There was much hullabaloo earlier this year when the New York Times hired political pundit Bret Stephens away from the Wall Street Journal.

Some on the Right hailed the move, explaining cheerfully that the paper's massive audience would be exposed further to reasonable and well-articulated conservative positions. Other less-politically inclined commentators commended the Times for its commitment to true diversity of thought in the newsroom. The paper itself was, of course, terribly proud of the hire.

On Thursday, Stephens penned a column titled "Repeal the Second Amendment."

Ah. So, the Times' shiny new hire has authored a column arguing the exact same position as the paper's editorial board.

So much for diversity of thought.

"I have never understood the conservative fetish for the Second Amendment," the column's opening line reads.

Well, that's an interesting sentiment coming from someone who said on July 19, 2016, after a French woman and her daughters were stabbed by a Moroccan man: "Prediction: In two years Europeans will clamor for their own 2nd Amendment. Concealed carry."

Obviously, predicting something isn't the same thing as endorsing it. But it's confusing to see Stephens evolve from saying attacks on civilians would lead to pro-gun legislation to "I have never understood" the Right's support for the right to bear arms.

The column doesn't improve after its opening line. Stephens goes on to argue that more guns mean more murder and less safety. He also posits that the Second Amendment would do nothing to repel attacks from North Korean leader Kim Jung Un or Russian President Vladimir Putin.


"I wonder what Madison would have to say about that today, when more than twice as many Americans perished last year at the hands of their fellows as died in battle during the entire Revolutionary War," Stephens concluded.

"My guess: Take the guns—or at least the presumptive right to them—away. The true foundation of American exceptionalism should be our capacity for moral and constitutional renewal, not our instinct for self-destruction," he added.

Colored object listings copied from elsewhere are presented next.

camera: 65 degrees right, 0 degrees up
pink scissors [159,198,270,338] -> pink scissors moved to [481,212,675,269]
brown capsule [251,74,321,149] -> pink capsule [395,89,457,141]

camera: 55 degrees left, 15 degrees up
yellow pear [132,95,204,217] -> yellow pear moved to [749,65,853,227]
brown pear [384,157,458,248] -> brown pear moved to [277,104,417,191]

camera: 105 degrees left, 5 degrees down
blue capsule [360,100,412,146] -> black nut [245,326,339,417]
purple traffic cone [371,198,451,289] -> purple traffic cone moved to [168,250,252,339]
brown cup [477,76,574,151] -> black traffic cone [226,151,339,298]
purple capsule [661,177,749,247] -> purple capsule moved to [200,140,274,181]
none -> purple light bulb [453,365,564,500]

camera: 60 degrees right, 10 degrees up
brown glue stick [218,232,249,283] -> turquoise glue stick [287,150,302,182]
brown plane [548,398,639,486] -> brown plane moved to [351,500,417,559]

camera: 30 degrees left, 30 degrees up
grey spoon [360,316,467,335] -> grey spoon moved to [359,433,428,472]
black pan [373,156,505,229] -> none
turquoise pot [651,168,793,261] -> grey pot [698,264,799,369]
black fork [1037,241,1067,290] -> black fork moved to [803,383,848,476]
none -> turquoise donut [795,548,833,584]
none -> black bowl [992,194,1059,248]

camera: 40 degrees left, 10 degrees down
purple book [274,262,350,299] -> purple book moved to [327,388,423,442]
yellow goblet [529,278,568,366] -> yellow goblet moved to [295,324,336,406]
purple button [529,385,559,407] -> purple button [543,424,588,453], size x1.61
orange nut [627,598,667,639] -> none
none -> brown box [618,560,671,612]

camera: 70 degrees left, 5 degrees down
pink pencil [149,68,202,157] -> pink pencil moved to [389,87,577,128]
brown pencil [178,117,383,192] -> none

The Times' most recent attempt to bring "more voices" to its opinion desk was exciting while it lasted. The timing of the Stephens hired signaled an important evolution in media. It signaled certain newsrooms had at long last recognized their massive ideological blind spots, and that they were working to remedy the sad fact the press is basically clueless about life West of the so-called Acela Corridor.

Maybe Stephens was never really all that conservative to begin with; maybe the Times has a corrupting influence. Whatever the case, it's clear the paper will extend the leash only so far for differing ideas.

If the Times hired Stephens with the idea that he would act as some sort of conservative counterbalance to the rest of the opinion pages' many, many liberal voices, they ought to consider getting their money back.